Что такое, в сущности, пошлость? Автору уже случалось давать определение: все, что человек делает ради позиционирования, чужого мнения, оценки; но думаю, что и это следствие. На самом деле пошлятина — это высокая идея, попавшая в лапы дурака. Дурак — последнее противоядие от сверхчеловека (не в последнюю очередь именно поэтому архаическая Россия оказалась последним щитом на пути сверхчеловеков — Наполеона, Гитлера, в прошлом Мамая, о чем и Блок: «держали щит меж двух враждебных рас»). И Зощенко выбрал пошлятину, которой отравлен, — не потому, что высмеивает ее, а потому, что в ней еще можно дышать. Она последнее прибежище того человеческого, что вдохновляло когда-то великую (и обреченную) культуру гуманизма. Очень возможно, что гуманизм только и уцелел благодаря обывателю — о чем еще Честертон догадался.
Герои «Аристократки», «Бани», «Светлого гения» — тараканы, кто бы спорил. Но это те тараканы, которые уцелели от великой человеческой цивилизации. Те новые существа, которые выросли на ее руинах, — страшнее тараканов; и Зощенко кидается к тараканам с той же нежностью, с какой Присыпкин у Маяковского спасает единственного уцелевшего на нем клопа.
— Клоп! Клопик! Клопуля!
Человеческий паразит в расчеловеченном мире, живое напоминание о временах, когда мы все читали Блока и ходили в синематограф.

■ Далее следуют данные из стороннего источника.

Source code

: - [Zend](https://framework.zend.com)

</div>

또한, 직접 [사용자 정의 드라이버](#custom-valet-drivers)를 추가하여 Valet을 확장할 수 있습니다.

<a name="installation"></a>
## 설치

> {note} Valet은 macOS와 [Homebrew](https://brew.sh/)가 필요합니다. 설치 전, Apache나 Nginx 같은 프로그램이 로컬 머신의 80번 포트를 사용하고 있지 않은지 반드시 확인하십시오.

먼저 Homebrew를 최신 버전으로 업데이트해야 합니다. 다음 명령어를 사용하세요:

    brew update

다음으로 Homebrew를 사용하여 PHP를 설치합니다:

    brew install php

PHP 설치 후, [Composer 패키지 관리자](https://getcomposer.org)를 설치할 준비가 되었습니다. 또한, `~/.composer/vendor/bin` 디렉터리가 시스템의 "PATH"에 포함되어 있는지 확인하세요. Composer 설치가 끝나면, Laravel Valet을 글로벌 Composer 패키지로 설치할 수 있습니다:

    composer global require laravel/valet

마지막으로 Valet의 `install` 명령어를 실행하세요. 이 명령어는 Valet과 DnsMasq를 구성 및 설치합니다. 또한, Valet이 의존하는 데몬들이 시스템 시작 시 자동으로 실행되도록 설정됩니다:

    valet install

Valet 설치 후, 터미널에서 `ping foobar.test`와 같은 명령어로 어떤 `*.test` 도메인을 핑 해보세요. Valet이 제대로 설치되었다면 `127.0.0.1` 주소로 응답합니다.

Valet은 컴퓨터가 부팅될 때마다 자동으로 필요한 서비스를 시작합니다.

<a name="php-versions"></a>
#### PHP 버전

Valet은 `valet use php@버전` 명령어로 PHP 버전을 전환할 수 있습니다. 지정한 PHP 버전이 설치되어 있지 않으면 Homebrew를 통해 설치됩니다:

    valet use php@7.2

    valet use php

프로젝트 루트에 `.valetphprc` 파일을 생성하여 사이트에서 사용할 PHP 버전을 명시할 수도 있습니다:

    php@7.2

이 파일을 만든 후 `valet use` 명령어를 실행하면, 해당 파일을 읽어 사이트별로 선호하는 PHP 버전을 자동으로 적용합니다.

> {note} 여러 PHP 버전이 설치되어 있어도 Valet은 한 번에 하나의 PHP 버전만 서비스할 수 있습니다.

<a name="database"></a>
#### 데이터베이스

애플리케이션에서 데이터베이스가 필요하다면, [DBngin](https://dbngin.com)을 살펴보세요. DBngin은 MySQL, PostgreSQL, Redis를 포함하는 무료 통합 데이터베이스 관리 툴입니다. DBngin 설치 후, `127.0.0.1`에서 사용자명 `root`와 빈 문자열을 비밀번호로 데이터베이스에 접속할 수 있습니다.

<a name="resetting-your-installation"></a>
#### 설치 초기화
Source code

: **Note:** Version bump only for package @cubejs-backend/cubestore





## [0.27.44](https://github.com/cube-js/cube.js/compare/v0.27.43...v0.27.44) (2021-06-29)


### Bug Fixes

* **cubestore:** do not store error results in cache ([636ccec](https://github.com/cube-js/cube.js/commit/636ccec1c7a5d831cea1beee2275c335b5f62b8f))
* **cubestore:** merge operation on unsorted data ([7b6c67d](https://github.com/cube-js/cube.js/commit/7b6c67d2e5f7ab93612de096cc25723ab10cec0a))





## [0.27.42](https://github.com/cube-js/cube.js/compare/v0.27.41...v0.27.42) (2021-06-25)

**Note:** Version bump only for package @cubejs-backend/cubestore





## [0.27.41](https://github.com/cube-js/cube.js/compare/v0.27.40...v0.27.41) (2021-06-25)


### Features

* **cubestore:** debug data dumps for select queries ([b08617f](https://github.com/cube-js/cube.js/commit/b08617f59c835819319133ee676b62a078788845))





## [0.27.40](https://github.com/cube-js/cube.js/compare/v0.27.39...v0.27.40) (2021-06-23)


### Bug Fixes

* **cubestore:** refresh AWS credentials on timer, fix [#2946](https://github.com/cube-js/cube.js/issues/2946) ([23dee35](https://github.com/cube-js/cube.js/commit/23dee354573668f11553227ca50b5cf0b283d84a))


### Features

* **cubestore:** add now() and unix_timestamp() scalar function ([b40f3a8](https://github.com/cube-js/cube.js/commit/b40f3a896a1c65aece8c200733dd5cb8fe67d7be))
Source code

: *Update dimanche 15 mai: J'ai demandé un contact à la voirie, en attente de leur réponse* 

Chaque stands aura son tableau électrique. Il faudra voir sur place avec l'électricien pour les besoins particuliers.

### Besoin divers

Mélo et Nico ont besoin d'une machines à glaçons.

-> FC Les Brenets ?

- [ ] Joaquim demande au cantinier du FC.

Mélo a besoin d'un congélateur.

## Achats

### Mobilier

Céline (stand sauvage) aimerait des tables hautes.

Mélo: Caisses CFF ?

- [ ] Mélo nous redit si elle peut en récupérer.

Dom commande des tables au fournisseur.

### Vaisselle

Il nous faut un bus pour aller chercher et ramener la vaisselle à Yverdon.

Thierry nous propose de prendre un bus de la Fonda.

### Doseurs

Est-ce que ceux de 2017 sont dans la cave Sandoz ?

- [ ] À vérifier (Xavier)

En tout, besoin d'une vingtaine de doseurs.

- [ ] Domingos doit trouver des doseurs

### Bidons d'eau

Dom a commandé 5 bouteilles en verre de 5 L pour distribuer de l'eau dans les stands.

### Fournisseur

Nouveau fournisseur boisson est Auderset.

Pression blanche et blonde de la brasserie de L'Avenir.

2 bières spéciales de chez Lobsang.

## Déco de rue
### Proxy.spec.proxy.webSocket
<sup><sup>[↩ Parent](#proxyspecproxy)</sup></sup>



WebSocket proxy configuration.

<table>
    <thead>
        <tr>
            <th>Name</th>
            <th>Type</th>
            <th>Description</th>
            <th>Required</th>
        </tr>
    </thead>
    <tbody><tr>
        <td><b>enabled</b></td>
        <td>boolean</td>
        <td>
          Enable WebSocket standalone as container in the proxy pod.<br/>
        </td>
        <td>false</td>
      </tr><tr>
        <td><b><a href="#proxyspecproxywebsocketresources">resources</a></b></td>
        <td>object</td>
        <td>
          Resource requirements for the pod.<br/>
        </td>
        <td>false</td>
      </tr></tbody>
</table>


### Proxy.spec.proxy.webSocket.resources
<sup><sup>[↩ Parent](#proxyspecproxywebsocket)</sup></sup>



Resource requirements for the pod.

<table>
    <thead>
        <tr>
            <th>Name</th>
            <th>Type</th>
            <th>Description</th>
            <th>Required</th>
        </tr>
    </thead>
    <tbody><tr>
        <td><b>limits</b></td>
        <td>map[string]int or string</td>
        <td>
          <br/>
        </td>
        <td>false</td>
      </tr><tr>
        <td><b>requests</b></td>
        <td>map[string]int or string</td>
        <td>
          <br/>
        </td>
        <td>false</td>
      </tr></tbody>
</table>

И семейная жизнь Зощенко — точно такая же утопия Серебряного века, опущенная на коммунальный уровень. Два дома, две жены, полная сексуальная свобода. Живет с официальной женой Верой, знает о ее романе с «большевичком», спасает от репрессий семью «большевичка», одновременно заводит многолетний роман с Лидией Чаловой, одновременно увлекается Олей Шепелевой, и еще все время какие-то истории, и все это на фоне непроходящей депрессии, о которой он всем печально рассказывает, — словом, романтический промискуитет в коммунальном антураже. И любовные его письма точно так же балансируют на грани высокой литературы и стилистики девчачьего альбома — он знал, что нравится девушкам.